A new wave of bitcoin companies is making it easier for booksellers and other retailers to adopt the digital currency without fear of volatility, however. Rather than directly processing bitcoin, Dominguez uses BitPay to handle bitcoin transactions at his store. The company makes the digital currency exchange and pays retailers in dollars.
According to Dominguez, most of Meltdown’s cryptocurrency visitors are “first-time bitcoiners” interested in learning. “Even if it’s just a small sale,” he said, “the curiosity of the transaction makes them use it.”
“Personally, I think we are on the brink of hitting mass adoption of bitcoin,” said Beigel, citing the technology adoption life cycle, a concept formulated by organization theorist Geoffrey Moore. Currently, only early adopters make use of cryptocurrency, but Beigel believes our culture will soon “cross the chasm” that separates the “early majority” from these early adopters. “In the next one or two years, things are going to change drastically,” he predicted.

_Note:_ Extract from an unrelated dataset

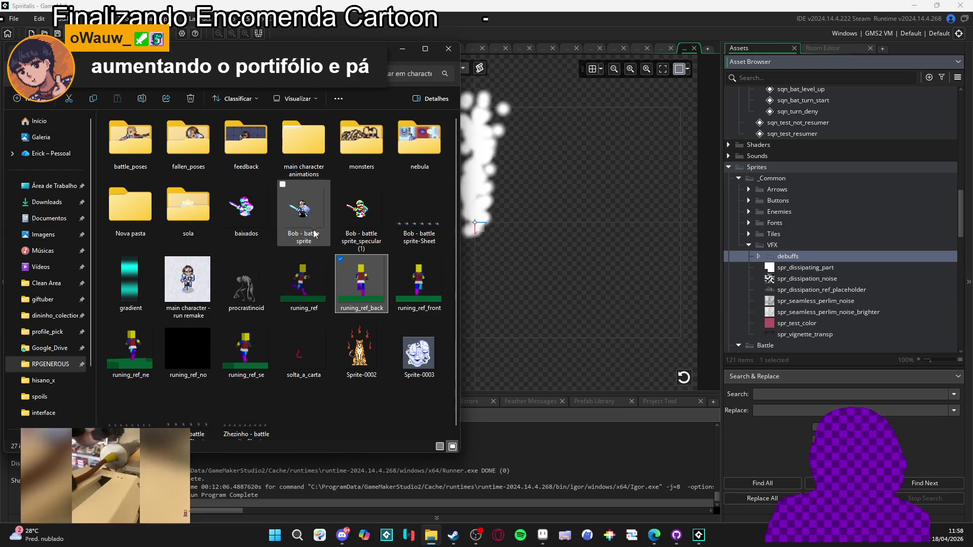
mouse_move(309, 226)
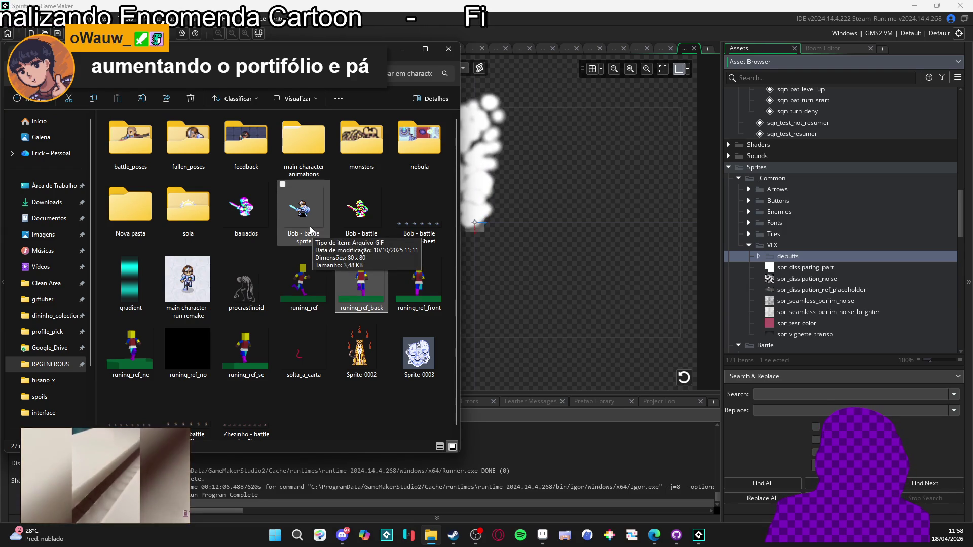
left_click(308, 225)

If bitcoin crosses that chasm, it will have profound implications for all retailers. Author and bitcoin expert Andreas M. Antonopoulos calls cryptocurrency “the internet for money.” Bitcoin boosters believe that someday all financial transactions will be carried out through a decentralized digital currency platform, just like the internet now handles much of our communication. In this utopian vision, no bank or country will govern financial transactions—only the community of users will.
“Don’t be scared,” Dominguez advised other booksellers. “Cryptocurrency is going to be a thing. You have to jump in to any source of income you can bring to your establishment.”